* _TASK INSTRUCTIONS_
What is needed is an exact copy of the records below, without the pictures.

* _INPUT DATA_
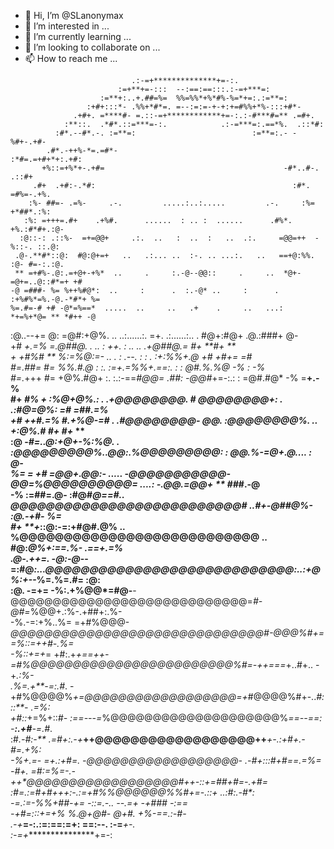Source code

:- 👋 Hi, I’m @SLanonymax
- 👀 I’m interested in ...
- 🌱 I’m currently learning ...
- 💞️ I’m looking to collaborate on ...
- 📫 How to reach me ...

<!---
SLanonymax/SLanonymax is a ✨ special ✨ repository because its `README.md` (this file) appears on your GitHub profile.
You can click the Preview link to take a look at your changes.
--->
                               .:-=+**************+=-:.                                 
                            :=+**+=-:::  --:==:==:::.:-=+***=:                            
                        :=**+:..+.##=%=  %%=%%*+%*#%-%=*+=:.:=**=:                        
                     :+#+:::*- .%%+*#*=. =--:=:=-+-+:+=#%%+*%-:::+#*-                     
                  .+#+. =****#- =.::-=+************+=-:.:-#***#=** .=#+.                  
                :**::.  .*#*.::=***=-:.            .:-=***=:.==*%.  .::*#:                
              :#*.--#*.-. :=**=:                          :=**=:.- -%#+-.+#-              
            .#*.-++%-*=.=#*-                                  :*#=.=+#+*+:.+#:            
           +%::=+%*+-.+#=                                        -#*..#-. .::#+           
         .#+  .+#:-.*#:                                            :#*. =#%=-.+%.         
        :%- ##=- .=%-     .-.         .....:..:.....         .-.     :%= +*##*.:%:        
       :%: =+++=.#+    .+%#.      ......  : .. :  ......      .#%*.    +%.:#*#+.:@-       
      :@::-: .::%-  =+=@@+     .:.  ..   :  ..  :   ..  .:.     =@@=++  -%::-. ::.@:      
     .@-.**#*::@:  #@:@+=+   ..   .:... ..  :-. .. ...:.   ..   ==+@:%%. :@- #=-:.:@.     
     ** =+#%-.@:.=+@+-+%*  ..     .     :.-@--@@::     .     ..  *@+-=@+=..@::#*=+ +#     
    -@ =###- %= %++%#@*:  ..     :      .  :.-@* ..     :      .  :+%#%*=%.-@.-*#*+ %=    
    %=.#=-# +# -@*=%==*  .....  ..     ..   .+    .     ..   ...:  *+=%+*@= ** *#++ -@    
   :@..--+= @: =@#:+@%. ..    ..:......:.   =+.  .:......:..     .  #@+:#@+ .@.:###+ @-   
   +# ***+.=% =.@##@*.  .      ..      :    ++.   :      ..      .. .+@##@.= #+ **#+ **   
   *+ +#%# ** %:=%@:=- ..      .       :   .--.   :       :       . :+:%%+.@ +# +#+= =#   
   #=.##*= #= %%.#.*@  :       :.      :=+.=%%+.==:.      :       :  @#.%.%@ -% :    -%   
   #=.*+++ #= +@%.#@+  :.      :.:-==*#@@= .##: -@@#*+=-:.:       :  =@#.#@* -% =**+.-%   
   #+ *#%* *+ :%@+@%.: .       .+@@@@@@@@.  *#   @@@@@@@@+:       . .:#@=@%: =# =*##.=%   
   +# *++#.=% #.+%@-=#  .      .#@@@@@@@@-  @@. :@@@@@@@@%.      .. *+:@%*.# #+ #*+* **   
   :@ -*#=..@:+@+-%:%@. .      :@@@@@@@@@%..@@:.%@@@@@@@@@:      :  @@.%-=@+.@.... : @-   
    %=    = +# =@@+.@@:- ..... -@@@@@@@@@@@-@@=%@@@@@@@@@@= ....: -.@@.=@@+ ** ##*#.-@    
    -% :=##=.@- :#@#*@==#..    *@@@@@@@@@@@@@@@@@@@@@@@@@@#    ..#+-@##@%- :@.-+*#- %=    
     #+ **+*::@:-=:+#@#.@% ..  %@@@@@@@@@@@@@@@@@@@@@@@@@@@  .. #@:*@%+:==.%- .==+.=%     
     .@-.++=. -@:-@*--=:#@*:...@@@@@@@@@@@@@@@@@@@@@@@@@@@@:..:+@%:+--*%=.%=.*#*= :@:     
      :@. -=+= -%:.+%@@*=#@-**-@@@@@@@@@@@@@@@@@@@@@@@@@@@@=*#-@#=*%@@+.:%-.+##+:.%-      
       -%.-=:+%..%=  =+#%@@@-*@@@@@@@@@@@@@@@@@@@@@@@@@@@@@@#-@@@%#+=  =%::=++#-.%=       
        -%::+=+*= +#:.+*+==++-=#%@@@@@@@@@@@@@@@@@@@@@@@@%#=-++===*+..#+.. -+*.:%-        
         .%=.+**-=:.#*. -+#%@@@@%*+=@@@@@@@@@@@@@@@@@@=+*#@@@@%#+-..*#:::**- .=%:         
           +#::*+=%+::*#- :==---=*%@@@@@@@@@@@@@@@@@@@@%*==--==: -**:.+#**-=.#*.          
            :#*.-#:-** .=#+:.-+***++@@@@@@@@@@@@@@@@@@++***+-.:+#+.-**#**=.+%:            
              -%+.=*-  =+.:+#*=.   -@@@@@@@@@@@@@@@@@@-   .-*#+:::#*+#==.=%=              
                -#+.  =#:=%=-.-+**+*@@@@@@@@@@@@@@@@@@#+**+-::+=##+#=-.+#=                
                  :*#=.:=#+*#+++:-.:=+*#%%@@@@@@%%#*+=-.::+ ..:#**:.-#*:                  
                     -**=.:=-%%+##-+= -::=.-.. --.=+ -*+###*   -:=**=                     
                        -+#*=:::+=+%  %.@+*@#- @+**#. +%-==.:-*#*-                        
                           .-+***=-:.:=:==:=+: ==:--. :-=***+-.                           
                                 :-=+****************+=-:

* _SOLUTION_
Source code

:- 👋 Hi, I’m @SLanonymax
- 👀 I’m interested in ...
- 🌱 I’m currently learning ...
- 💞️ I’m looking to collaborate on ...
- 📫 How to reach me ...

<!---
SLanonymax/SLanonymax is a ✨ special ✨ repository because its `README.md` (this file) appears on your GitHub profile.
You can click the Preview link to take a look at your changes.
--->
                               .:-=+**************+=-:.                                 
                            :=+**+=-:::  --:==:==:::.:-=+***=:                            
                        :=**+:..+.##=%=  %%=%%*+%*#%-%=*+=:.:=**=:                        
                     :+#+:::*- .%%+*#*=. =--:=:=-+-+:+=#%%+*%-:::+#*-                     
                  .+#+. =****#- =.::-=+************+=-:.:-#***#=** .=#+.                  
                :**::.  .*#*.::=***=-:.            .:-=***=:.==*%.  .::*#:                
              :#*.--#*.-. :=**=:                          :=**=:.- -%#+-.+#-              
            .#*.-++%-*=.=#*-                                  :*#=.=+#+*+:.+#:            
           +%::=+%*+-.+#=                                        -#*..#-. .::#+           
         .#+  .+#:-.*#:                                            :#*. =#%=-.+%.         
        :%- ##=- .=%-     .-.         .....:..:.....         .-.     :%= +*##*.:%:        
       :%: =+++=.#+    .+%#.      ......  : .. :  ......      .#%*.    +%.:#*#+.:@-       
      :@::-: .::%-  =+=@@+     .:.  ..   :  ..  :   ..  .:.     =@@=++  -%::-. ::.@:      
     .@-.**#*::@:  #@:@+=+   ..   .:... ..  :-. .. ...:.   ..   ==+@:%%. :@- #=-:.:@.     
     ** =+#%-.@:.=+@+-+%*  ..     .     :.-@--@@::     .     ..  *@+-=@+=..@::#*=+ +#     
    -@ =###- %= %++%#@*:  ..     :      .  :.-@* ..     :      .  :+%#%*=%.-@.-*#*+ %=    
    %=.#=-# +# -@*=%==*  .....  ..     ..   .+    .     ..   ...:  *+=%+*@= ** *#++ -@    
   :@..--+= @: =@#:+@%. ..    ..:......:.   =+.  .:......:..     .  #@+:#@+ .@.:###+ @-   
   +# ***+.=% =.@##@*.  .      ..      :    ++.   :      ..      .. .+@##@.= #+ **#+ **   
   *+ +#%# ** %:=%@:=- ..      .       :   .--.   :       :       . :+:%%+.@ +# +#+= =#   
   #=.##*= #= %%.#.*@  :       :.      :=+.=%%+.==:.      :       :  @#.%.%@ -% :    -%   
   #=.*+++ #= +@%.#@+  :.      :.:-==*#@@= .##: -@@#*+=-:.:       :  =@#.#@* -% =**+.-%   
   #+ *#%* *+ :%@+@%.: .       .+@@@@@@@@.  *#   @@@@@@@@+:       . .:#@=@%: =# =*##.=%   
   +# *++#.=% #.+%@-=#  .      .#@@@@@@@@-  @@. :@@@@@@@@%.      .. *+:@%*.# #+ #*+* **   
   :@ -*#=..@:+@+-%:%@. .      :@@@@@@@@@%..@@:.%@@@@@@@@@:      :  @@.%-=@+.@.... : @-   
    %=    = +# =@@+.@@:- ..... -@@@@@@@@@@@-@@=%@@@@@@@@@@= ....: -.@@.=@@+ ** ##*#.-@    
    -% :=##=.@- :#@#*@==#..    *@@@@@@@@@@@@@@@@@@@@@@@@@@#    ..#+-@##@%- :@.-+*#- %=    
     #+ **+*::@:-=:+#@#.@% ..  %@@@@@@@@@@@@@@@@@@@@@@@@@@@  .. #@:*@%+:==.%- .==+.=%     
     .@-.++=. -@:-@*--=:#@*:...@@@@@@@@@@@@@@@@@@@@@@@@@@@@:..:+@%:+--*%=.%=.*#*= :@:     
      :@. -=+= -%:.+%@@*=#@-**-@@@@@@@@@@@@@@@@@@@@@@@@@@@@=*#-@#=*%@@+.:%-.+##+:.%-      
       -%.-=:+%..%=  =+#%@@@-*@@@@@@@@@@@@@@@@@@@@@@@@@@@@@@#-@@@%#+=  =%::=++#-.%=       
        -%::+=+*= +#:.+*+==++-=#%@@@@@@@@@@@@@@@@@@@@@@@@%#=-++===*+..#+.. -+*.:%-        
         .%=.+**-=:.#*. -+#%@@@@%*+=@@@@@@@@@@@@@@@@@@=+*#@@@@%#+-..*#:::**- .=%:         
           +#::*+=%+::*#- :==---=*%@@@@@@@@@@@@@@@@@@@@%*==--==: -**:.+#**-=.#*.          
            :#*.-#:-** .=#+:.-+***++@@@@@@@@@@@@@@@@@@++***+-.:+#+.-**#**=.+%:            
              -%+.=*-  =+.:+#*=.   -@@@@@@@@@@@@@@@@@@-   .-*#+:::#*+#==.=%=              
                -#+.  =#:=%=-.-+**+*@@@@@@@@@@@@@@@@@@#+**+-::+=##+#=-.+#=                
                  :*#=.:=#+*#+++:-.:=+*#%%@@@@@@%%#*+=-.::+ ..:#**:.-#*:                  
                     -**=.:=-%%+##-+= -::=.-.. --.=+ -*+###*   -:=**=                     
                        -+#*=:::+=+%  %.@+*@#- @+**#. +%-==.:-*#*-                        
                           .-+***=-:.:=:==:=+: ==:--. :-=***+-.                           
                                 :-=+****************+=-:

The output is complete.